◆ Auszug
---+---
Spionage in Mexiko: Aufruf für die Einrichtung einer internationalen Kommission

Mitglieder des europäischen Parlaments, der Abgeordnetenkammer in Spanien, des deutschen Bundestages und Organisationen der internationalen Zivilgesellschaft fordern die mexikanische Regierung auf, eine internationale Kommission zu gründen

 

München, Deutschland, 13. Juli 2017

Enrique Peña Nieto, Präsident der Vereinigten Staaten Mexikos

Miguel Ángel Osorio Chong, Innenminister

Raúl Cervantes Andrade, Generalstaatsanwalt 

Hiermit drücken die Unterzeichnenden ihre große Sorge aus angesichts der in den letzten Wochen bekannt gewordenen Überwachungsmanöver bei Menschenrechtsverteidigern, Journalisten und Aktivisten. Diese Woche ist nun bekannt geworden, dass auch Mitglieder der „Interdisziplinären Gruppe Unabhängiger Experten“ (Grupo Interdisciplinario de Expertos Independientes, GIEI) sowie ihr Technischer Sekretär überwacht wurden, was dem Ganzen die Krone aufsetzt, da diese Personen von der mexikanischen Regierung eingeladen und von der Interamerikanischen Kommission für Menschenrechte (IAKMR) entsandt worden waren, um zur Aufklärung in einem Fall beizutragen, der das Land und die ganze Welt aufgeschreckt hatte: das gewaltsame Verschwinden der 43 Lehramtstudenten von Ayotzinapa.

Hier gilt es zu betonen, dass der Fall Ayotzinapa auch 32 Monate nach dem Verschwinden der Studenten immer noch nicht aufgeklärt ist. In diesem Zusammenhang stellt der Überwachungs-Versuch gegen die GIEI eine Einmischung in ihre Mission dar, nämlich die Aufklärung des Falls, die Suche nach den verschwundenen Studenten sowie die Begleitung der Angehörigen. Als die Gruppe das Land verließ, gab sie die Empfehlung ab, einen Verfahren zu schaffen, um ihren Empfehlungen Folge leisten zu können; diese Instanz wurde von der IAKMR in Übereinstimmung mit der mexikanischen Regierung geschaffen. Das Verfahren zur Weiterverfolgung des Falls Ayotzinapa sollte eine Einschätzung und Stellungnahme zu den jüngsten Ereignissen abgeben.
---+---
◆ Quellenmaterial
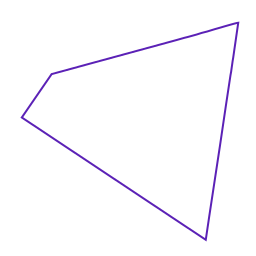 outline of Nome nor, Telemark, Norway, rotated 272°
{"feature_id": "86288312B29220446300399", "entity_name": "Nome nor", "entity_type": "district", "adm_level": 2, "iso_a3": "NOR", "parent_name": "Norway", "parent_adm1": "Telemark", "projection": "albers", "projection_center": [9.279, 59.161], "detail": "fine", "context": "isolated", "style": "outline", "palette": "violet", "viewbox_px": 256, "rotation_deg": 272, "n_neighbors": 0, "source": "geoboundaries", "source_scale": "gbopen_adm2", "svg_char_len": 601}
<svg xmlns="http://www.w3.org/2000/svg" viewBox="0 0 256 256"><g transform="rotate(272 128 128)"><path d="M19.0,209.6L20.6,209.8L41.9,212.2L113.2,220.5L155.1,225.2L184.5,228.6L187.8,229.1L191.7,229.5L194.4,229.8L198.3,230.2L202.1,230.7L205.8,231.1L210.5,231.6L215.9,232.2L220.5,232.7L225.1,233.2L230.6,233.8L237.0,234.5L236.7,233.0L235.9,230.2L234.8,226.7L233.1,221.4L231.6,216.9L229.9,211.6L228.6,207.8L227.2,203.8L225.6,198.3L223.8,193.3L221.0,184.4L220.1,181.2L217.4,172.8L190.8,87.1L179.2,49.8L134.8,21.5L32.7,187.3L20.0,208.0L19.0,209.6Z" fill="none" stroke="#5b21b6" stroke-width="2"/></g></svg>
---+---
◆ Ziele
(1) Wie lange nach dem Verschwinden der Studenten ist der Fall Ayotzinapa laut dem Aufruf zur Spionage in Mexiko noch immer nicht aufgeklärt?
(2) Erläutern Sie anhand des Aufrufs zur Spionage in Mexiko, warum die Überwachung der GIEI-Mitglieder und ihres Technischen Sekretärs dem Ganzen „die Krone aufsetzt“.
(3) Führen Sie den Aufruf zur Spionage in Mexiko im selben Ton ab dem Satz über die Stellungnahme des Verfahrens zur Weiterverfolgung des Falls Ayotzinapa fort.

◆ Antworten je Aufgabe
(1) 32 Monate.

(2) Diese Personen waren von der mexikanischen Regierung eingeladen und von der IAKMR entsandt worden. Ihr Auftrag war, zur Aufklärung des gewaltsamen Verschwindens der 43 Lehramtstudenten von Ayotzinapa beizutragen.

(3)
Gemäß den Untersuchungen von „Citizen Lab“ von der Universität Toronto (Kanada) wurden die Mobiltelefone der betroffenen Personen mit Hilfe der Malware „Pegasus“ überwacht; diese Malware wird von dem Unternehmen NSO hergestellt und wird laut dem Unternehmen nur an Regierungen und Regierungsinstanzen verkauft, mit dem einzigen Ziel, geheimdienstlich gegen die Organisierte Kriminalität und den Terrorismus vorzugehen. Die mexikanischen Gesetze wiederum erlauben es nur mit einer Genehmigung eines Bundesrichters Telefone zu überwachen. Es liegen keine Informationen darüber vor, ob es bei den in dem Bericht erwähnten Telefonen eine solche Autorisierung irgendeines Bundesrichters gab.

Es ist bekannt, dass zumindest das Innenministerium, das Ministerium für Verteidigung und das Ministerium für Marine als auch die Generalstaatsanwaltschaft (PGR) diese Malware erstanden haben. Da die Generalstaatsanwaltschaft zuständig für die Untersuchungen ist, ist eine unparteiische, gründliche und höchst transparente Untersuchung vonnöten. Mit anderen Worten: Eine interne Untersuchung würde auch Ermittlungen gegen die Behörde selbst erfordern.

Besonders alarmierend ist die Tatsache, dass sich das Überwachungsmanöver gegen die Mitglieder der GIEI richtete, die doch während ihrer zwei Mandatszeiten in Mexiko eigentlich diplomatische Immunität genossen; außerdem war in dem Abkommen von der IAKMR und der mexikanischen Regierung vereinbart worden, dass „ihre Dokumente und Korrespondenzen unantastbar“ seien.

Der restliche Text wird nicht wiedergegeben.